Since I’m in the helpful mood and wish I didn’t have to be in this case maybe some of you will get a laugh outta this. Probably @racer because I wasn’t prepared for something.
Had a small job last week and since I’m OCD about oil levels in the pumps and machines I noticed it looked like milk in the sight glass. Hit up Will (@Innocentbystander) and had a resource in his back pocket that diagnosed without even breaking it open.
Anyway. Got a new pump en route and repair parts so I can just swap out the pump on the fly if anything goes bad during the season.
If your oil case fills with water check the push rods first. Btw Will said these Udor push rods make General’s look like toys. I had to toss that last jab in there for the General fans.
How did it overheat? Have you figured out how do decipher Udor model numbers? Model 26/24 means nothing to me and it only seems to confuse me for some weird reason. You need to have bins of repair parts for your pumps. Step up your game buddy
Funny enough I have a repair seal and valve kit. Lol. That’s not even the right schematic. Mine’s a 26/28 and I’m looking at the two schematics and I can’t tell a difference.
I’m not sure it overheated so much as I didn’t get the pump emptied totally of water when I winterized and it froze?? I’m not totally sure. Most machine/pump questions and I usually shine my InnocentBystander light into the night sky or call my Landa dealer.

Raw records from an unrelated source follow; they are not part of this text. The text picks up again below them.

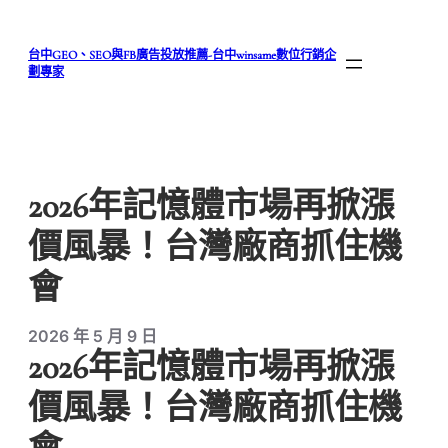
跳
至
台中GEO、SEO與FB廣告投放推薦-台中winsame數位行銷企
主
劃專家
要
內
容
2026年記憶體市場再掀漲
價風暴！台灣廠商抓住機
會
2026 年 5 月 9 日
2026年記憶體市場再掀漲
價風暴！台灣廠商抓住機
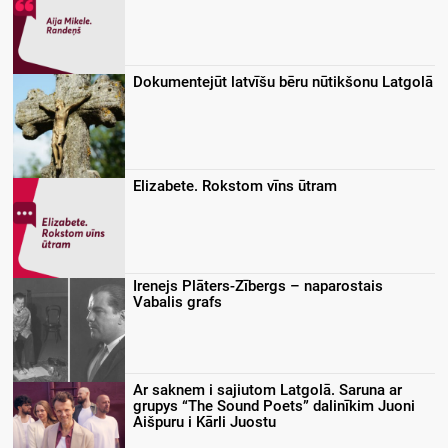
Dokumentejūt latvīšu bēru nūtikšonu Latgolā
Elizabete. Rokstom vīns ūtram
Irenejs Plāters-Zībergs – naparostais
Vabalis grafs
Ar saknem i sajiutom Latgolā. Saruna ar
grupys “The Sound Poets” dalinīkim Juoni
Aišpuru i Kārli Juostu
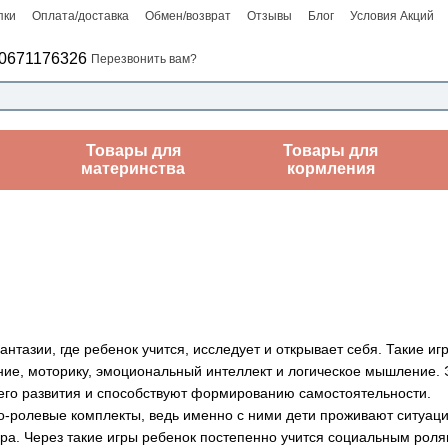
пки
Оплата/доставка
Обмен/возврат
Отзывы
Блог
Условия Акций
0671176326
Перезвонить вам?
Товары для
Товары для
материнства
кормления
нтазии, где ребенок учится, исследует и открывает себя. Такие
ние, моторику, эмоциональный интеллект и логическое мышление. 
го развития и способствуют формированию самостоятельности.
ролевые комплекты, ведь именно с ними дети проживают ситуации 
а. Через такие игры ребенок постепенно учится социальным ролям,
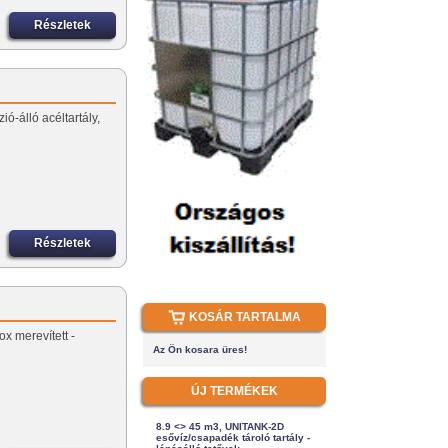
Részletek
ió-álló acéltartály,
Részletek
KOSÁR TARTALMA
ox merevített -
Az Ön kosara üres!
ÚJ TERMÉKEK
8.9 <> 45 m3, UNITANK-2D
esővíz/csapadék tároló tartály -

Well you having something on hand means you were at least trying. When you start getting into more and more of your pumps you’ll get your spare parts game up in no time. Have you considered blowing out your pump with air? I run a 1/2" cross (4-way) on my inlet, the left side of it has a 1/2"x3/8" mnpt hex nipple and a 3/8" ball valve followed by a 3/8" male ST series nipple. I use that nipple to blow air out of my pump, coil and hose. It also serves to upsteam even more chem when I need it, I just use a 1/2" ball valve to restrict my supply a bit more. The third inlet is my bypass back to my pump.

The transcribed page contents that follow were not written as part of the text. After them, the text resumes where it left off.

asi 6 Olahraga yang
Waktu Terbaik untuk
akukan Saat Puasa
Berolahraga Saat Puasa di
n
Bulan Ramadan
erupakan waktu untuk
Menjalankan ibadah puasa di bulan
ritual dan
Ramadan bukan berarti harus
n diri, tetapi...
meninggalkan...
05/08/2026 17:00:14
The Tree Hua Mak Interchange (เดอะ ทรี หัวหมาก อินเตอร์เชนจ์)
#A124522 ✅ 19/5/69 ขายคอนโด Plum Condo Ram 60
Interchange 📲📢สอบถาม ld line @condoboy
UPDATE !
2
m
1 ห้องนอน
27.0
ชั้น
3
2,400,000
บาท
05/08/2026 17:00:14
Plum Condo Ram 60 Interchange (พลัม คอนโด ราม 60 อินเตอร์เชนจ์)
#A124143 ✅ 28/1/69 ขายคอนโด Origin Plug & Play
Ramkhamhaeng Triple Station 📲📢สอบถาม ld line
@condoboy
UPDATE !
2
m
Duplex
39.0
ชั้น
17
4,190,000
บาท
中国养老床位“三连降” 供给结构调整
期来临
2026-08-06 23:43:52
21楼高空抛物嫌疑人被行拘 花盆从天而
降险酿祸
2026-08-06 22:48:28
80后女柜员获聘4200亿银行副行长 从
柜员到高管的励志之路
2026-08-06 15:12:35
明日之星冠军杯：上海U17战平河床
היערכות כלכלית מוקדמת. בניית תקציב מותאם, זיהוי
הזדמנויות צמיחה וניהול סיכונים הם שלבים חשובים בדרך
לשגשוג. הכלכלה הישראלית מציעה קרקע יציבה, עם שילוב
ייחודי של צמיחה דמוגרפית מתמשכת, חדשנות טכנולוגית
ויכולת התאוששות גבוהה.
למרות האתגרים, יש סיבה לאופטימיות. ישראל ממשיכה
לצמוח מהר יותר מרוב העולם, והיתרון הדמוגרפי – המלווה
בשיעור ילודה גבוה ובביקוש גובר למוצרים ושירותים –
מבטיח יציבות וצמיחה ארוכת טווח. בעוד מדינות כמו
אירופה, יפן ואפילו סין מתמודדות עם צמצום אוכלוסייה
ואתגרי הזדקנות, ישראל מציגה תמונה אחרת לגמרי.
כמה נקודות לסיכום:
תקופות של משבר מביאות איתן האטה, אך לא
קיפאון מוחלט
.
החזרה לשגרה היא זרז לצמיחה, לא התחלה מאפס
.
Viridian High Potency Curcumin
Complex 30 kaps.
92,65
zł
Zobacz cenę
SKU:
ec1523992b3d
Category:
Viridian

I too looked at the 26/24 and the 26/28 and saw the same head, seals, rpm etc. Why they decided to up the psi by a grand and give it a new part number is beyond me. I believe it’s the same pump but no way to tell on that from where I’m sitting.

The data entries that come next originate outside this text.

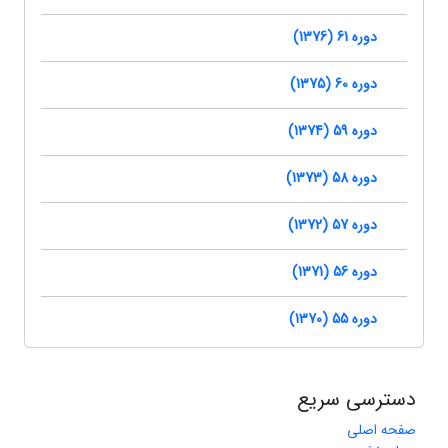
دوره 61 (1376)
دوره 60 (1375)
دوره 59 (1374)
دوره 58 (1373)
دوره 57 (1372)
دوره 56 (1371)
دوره 55 (1370)
دسترسی سریع
صفحه اصلی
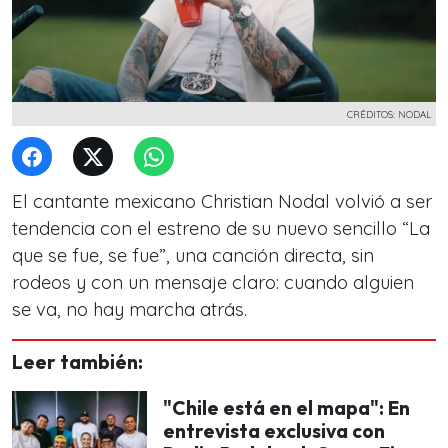
CRÉDITOS: NODAL
El cantante mexicano Christian Nodal volvió a ser
tendencia con el estreno de su nuevo sencillo
“La
que se fue, se fue”
, una canción directa, sin
rodeos y con un mensaje claro: cuando alguien
se va, no hay marcha atrás.
Leer también:
"Chile está en el mapa": En
entrevista exclusiva con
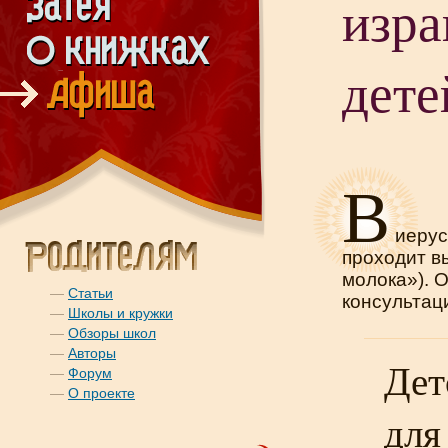
изра
дете
В
иерус
проходит в
молока»). 
—
Статьи
консультац
—
Школы и кружки
—
Обзоры школ
—
Авторы
Дет
—
Форум
—
О проекте
для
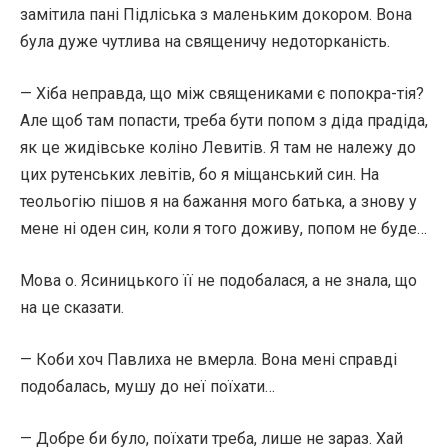
замітила пані Підліська з маленьким докором. Вона
була дуже чутлива на священичу недоторканість.
— Хіба неправда, що між священиками є попокра-тія?
Але щоб там попасти, треба бути попом з діда прадіда,
як це жидівське коліно Левитів. Я там не належу до
цих рутенських левітів, бо я міщанський син. На
теольогію пішов я на бажання мого батька, а знову у
мене ні оден син, коли я того доживу, попом не буде…
Мова о. Ясиницького її не подобалася, а не знала, що
на це сказати.
— Коби хоч Павлиха не вмерла. Вона мені справді
подобалась, мушу до неї поїхати…
— Добре би було, поїхати треба, лише не зараз. Хай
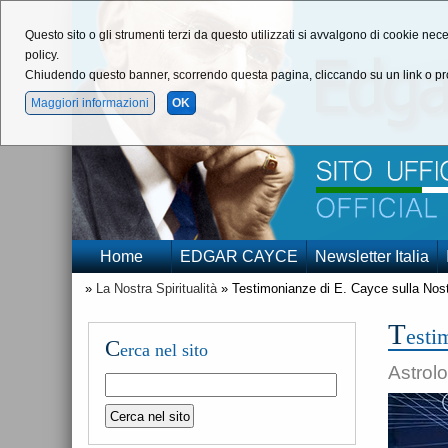
Questo sito o gli strumenti terzi da questo utilizzati si avvalgono di cookie nece
policy.
Chiudendo questo banner, scorrendo questa pagina, cliccando su un link o pro
Maggiori informazioni
OK
Home
EDGAR CAYCE
Newsletter Italia
»
La Nostra Spiritualità
» Testimonianze di E. Cayce sulla Nostr
T
esti
C
erca nel sito
Astrol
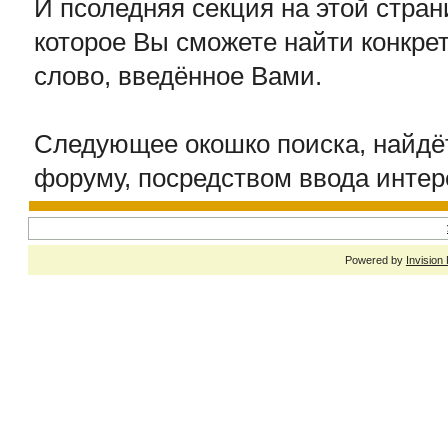
И псоледняя секция на этой стран
которое Вы сможете найти конкр
слово, введённое Вами.
Следующее окошко поиска, найдё
форуму, посредством ввода интер
Powered by
Invision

Will told me to do that, but I never got around to it. Actually, I had a long list of winterizing everything else including putting the trailer up on jacks and missed the important part. Getting the pump emptied properly. I was just unhooking the unloader and hose and blowing out from the inlet with a make shift poly hose piece and a couple hose clamps.
I can’t believe you didn’t read a book about it BEFORE it happened. Say what you want but my poor little ole GP still running like a top and not barfed up in pieces on my shop floor like some people I know.
Seriously, sorry that happened. By next fall the way you’re going you should have a heated shop by then and not have to worry about.
If there was a book on repairing pressure pumps I woulda read it by now. In retrospect I shoulda got all the documents from Udor when I bought this one.